Stored items
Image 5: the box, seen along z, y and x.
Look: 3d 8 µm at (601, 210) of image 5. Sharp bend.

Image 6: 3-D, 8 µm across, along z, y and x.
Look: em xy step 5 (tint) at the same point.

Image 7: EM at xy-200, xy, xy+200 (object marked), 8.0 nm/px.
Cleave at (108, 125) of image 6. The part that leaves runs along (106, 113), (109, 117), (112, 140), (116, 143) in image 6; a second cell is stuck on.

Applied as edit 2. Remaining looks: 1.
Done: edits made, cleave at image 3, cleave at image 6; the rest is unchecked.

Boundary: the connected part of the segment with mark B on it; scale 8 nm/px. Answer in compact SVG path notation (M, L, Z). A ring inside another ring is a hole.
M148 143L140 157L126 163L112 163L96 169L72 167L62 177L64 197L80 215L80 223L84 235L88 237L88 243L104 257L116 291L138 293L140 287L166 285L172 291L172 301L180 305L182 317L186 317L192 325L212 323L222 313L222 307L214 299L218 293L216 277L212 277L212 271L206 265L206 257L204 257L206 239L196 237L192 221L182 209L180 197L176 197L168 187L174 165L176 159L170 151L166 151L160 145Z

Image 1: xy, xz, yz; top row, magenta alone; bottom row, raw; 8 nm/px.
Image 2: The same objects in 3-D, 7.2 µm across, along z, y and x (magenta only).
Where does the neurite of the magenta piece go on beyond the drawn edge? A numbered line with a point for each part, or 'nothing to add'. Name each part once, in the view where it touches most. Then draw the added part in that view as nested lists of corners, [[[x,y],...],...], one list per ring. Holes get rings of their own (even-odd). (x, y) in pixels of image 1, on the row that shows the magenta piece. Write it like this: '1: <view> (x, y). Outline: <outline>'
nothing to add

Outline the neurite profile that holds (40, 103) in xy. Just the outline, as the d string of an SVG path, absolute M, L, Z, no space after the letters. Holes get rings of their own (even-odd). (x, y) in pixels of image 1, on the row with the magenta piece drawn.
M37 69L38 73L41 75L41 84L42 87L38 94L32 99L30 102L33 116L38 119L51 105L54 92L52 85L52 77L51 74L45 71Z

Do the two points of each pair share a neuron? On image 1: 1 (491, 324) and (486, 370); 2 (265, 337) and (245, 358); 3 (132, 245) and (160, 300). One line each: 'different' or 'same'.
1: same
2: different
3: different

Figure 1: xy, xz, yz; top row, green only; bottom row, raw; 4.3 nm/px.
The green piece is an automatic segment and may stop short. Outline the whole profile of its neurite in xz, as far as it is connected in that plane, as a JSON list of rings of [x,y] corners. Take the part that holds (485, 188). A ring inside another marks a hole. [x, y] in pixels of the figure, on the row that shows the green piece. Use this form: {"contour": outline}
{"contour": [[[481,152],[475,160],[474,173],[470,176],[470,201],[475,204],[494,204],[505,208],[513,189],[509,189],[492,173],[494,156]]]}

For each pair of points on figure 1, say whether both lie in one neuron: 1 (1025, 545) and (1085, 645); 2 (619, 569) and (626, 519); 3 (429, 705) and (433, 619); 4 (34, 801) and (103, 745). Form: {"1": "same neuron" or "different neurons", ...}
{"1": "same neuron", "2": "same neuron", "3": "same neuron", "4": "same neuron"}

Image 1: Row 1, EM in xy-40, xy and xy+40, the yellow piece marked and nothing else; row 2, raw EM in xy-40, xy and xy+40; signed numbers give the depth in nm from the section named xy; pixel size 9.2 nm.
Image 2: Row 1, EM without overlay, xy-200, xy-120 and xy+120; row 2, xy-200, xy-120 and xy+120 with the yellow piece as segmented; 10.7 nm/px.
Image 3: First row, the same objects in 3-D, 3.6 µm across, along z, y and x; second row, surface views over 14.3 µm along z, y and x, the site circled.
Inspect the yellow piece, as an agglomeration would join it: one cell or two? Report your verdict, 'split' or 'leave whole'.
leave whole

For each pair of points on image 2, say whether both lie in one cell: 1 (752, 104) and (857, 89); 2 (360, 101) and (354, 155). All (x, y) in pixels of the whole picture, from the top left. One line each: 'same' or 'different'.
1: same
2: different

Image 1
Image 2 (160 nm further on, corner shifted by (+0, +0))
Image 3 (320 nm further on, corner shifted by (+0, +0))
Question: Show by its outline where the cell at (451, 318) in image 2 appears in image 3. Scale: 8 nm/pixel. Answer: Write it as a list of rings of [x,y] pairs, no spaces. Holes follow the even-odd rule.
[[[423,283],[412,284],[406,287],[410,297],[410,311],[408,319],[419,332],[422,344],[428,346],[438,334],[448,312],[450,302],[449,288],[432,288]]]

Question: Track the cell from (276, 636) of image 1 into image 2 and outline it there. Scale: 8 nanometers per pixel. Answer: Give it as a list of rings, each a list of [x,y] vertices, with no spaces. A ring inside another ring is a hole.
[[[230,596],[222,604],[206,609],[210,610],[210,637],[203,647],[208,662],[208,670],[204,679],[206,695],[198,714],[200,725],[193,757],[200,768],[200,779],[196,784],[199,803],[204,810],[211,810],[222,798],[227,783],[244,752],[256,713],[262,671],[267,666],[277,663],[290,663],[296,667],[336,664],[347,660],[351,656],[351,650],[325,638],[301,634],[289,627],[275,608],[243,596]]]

◆ **Your objective**: Across the entries above, find each line with the word "objects" and please copy it out.

◆ **Output below**:
Image 2: The same objects in 3-D, 7.2 µm across, along z, y and x (magenta only).
Image 3: First row, the same objects in 3-D, 3.6 µm across, along z, y and x; second row, surface views over 14.3 µm along z, y and x, the site circled.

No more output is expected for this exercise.